Para Nogueira, os prazos são pouco competitivos, e a lentidão faz com que, quando um estudo é finalmente iniciado no Brasil, ele já tenha recrutado a maior parte dos participantes na Europa ou nos Estados Unidos, restando poucas vagas para os pacientes brasileiros.
Até 2024, o país carecia de um marco legal específico para pesquisas com seres humanos. A Lei 14.784/2024 veio para suprir essa lacuna. Apesar de aprovada, a norma ainda não foi regulamentada. Estimativas da Interfarma (Associação da Indústria Farmacêutica de Pesquisa) apontam que o Brasil poderia saltar da 20ª para a 10ª posição global em pesquisa clínica, atraindo até R$ 3 bilhões por ano em investimentos diretos.

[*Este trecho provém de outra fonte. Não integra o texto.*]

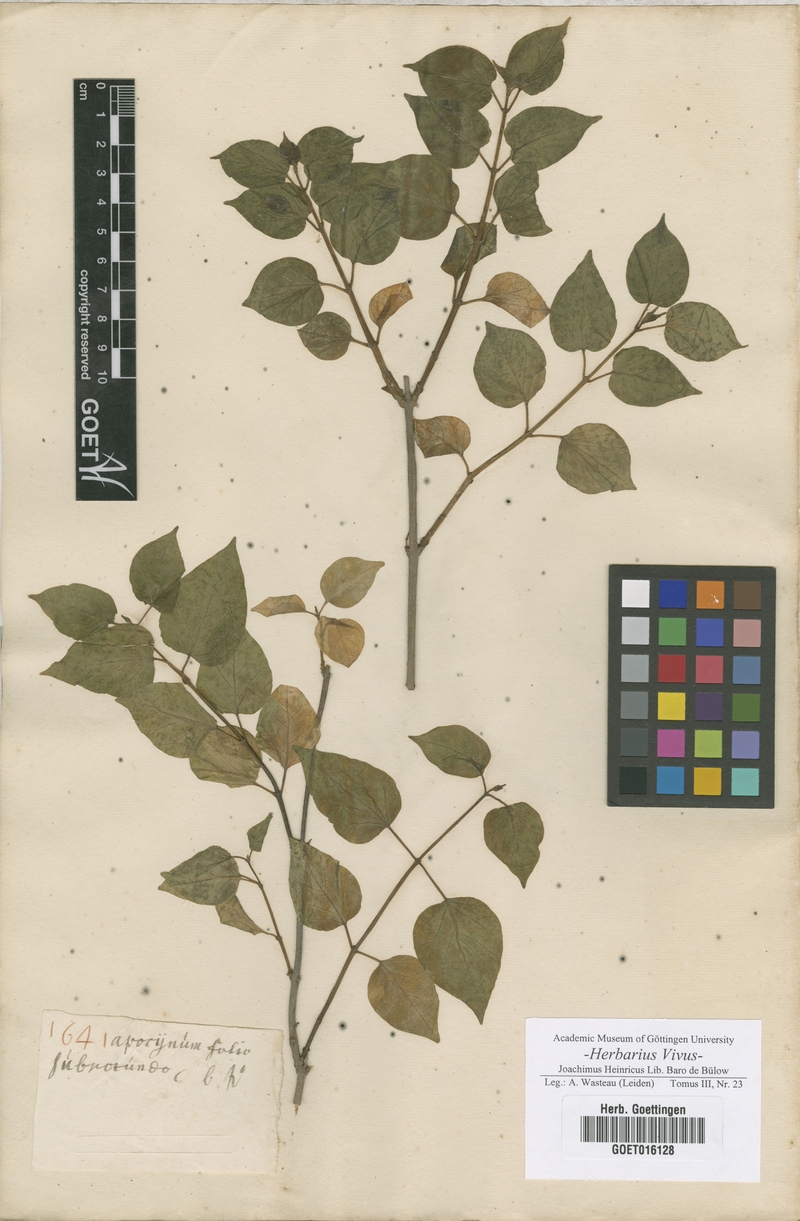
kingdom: Plantae
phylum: Tracheophyta
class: Magnoliopsida
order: Gentianales
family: Apocynaceae
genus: Apocynum
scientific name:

Mas ampliar a participação do Brasil na pesquisa clínica exige mais do que uma lei no papel. Há ainda outros desafios, lembra a presidente da Sboc. Um deles é a formação médica, que ainda tem pouca ênfase em estudos clínicos. Outro é cultural: há alguma resistência por parte de alguns pacientes à ideia de participar de estudos clínicos. No entanto, segundo Nogueira, a taxa de recusa, uma vez que o paciente é informado dos riscos e benefícios, é baixa: inferior a 2%.
Como os estudos geralmente começam em tumores mais avançados, os principais beneficiários acabam sendo justamente os pacientes sem outras opções terapêuticas disponíveis —e que não podem esperar pela burocracia.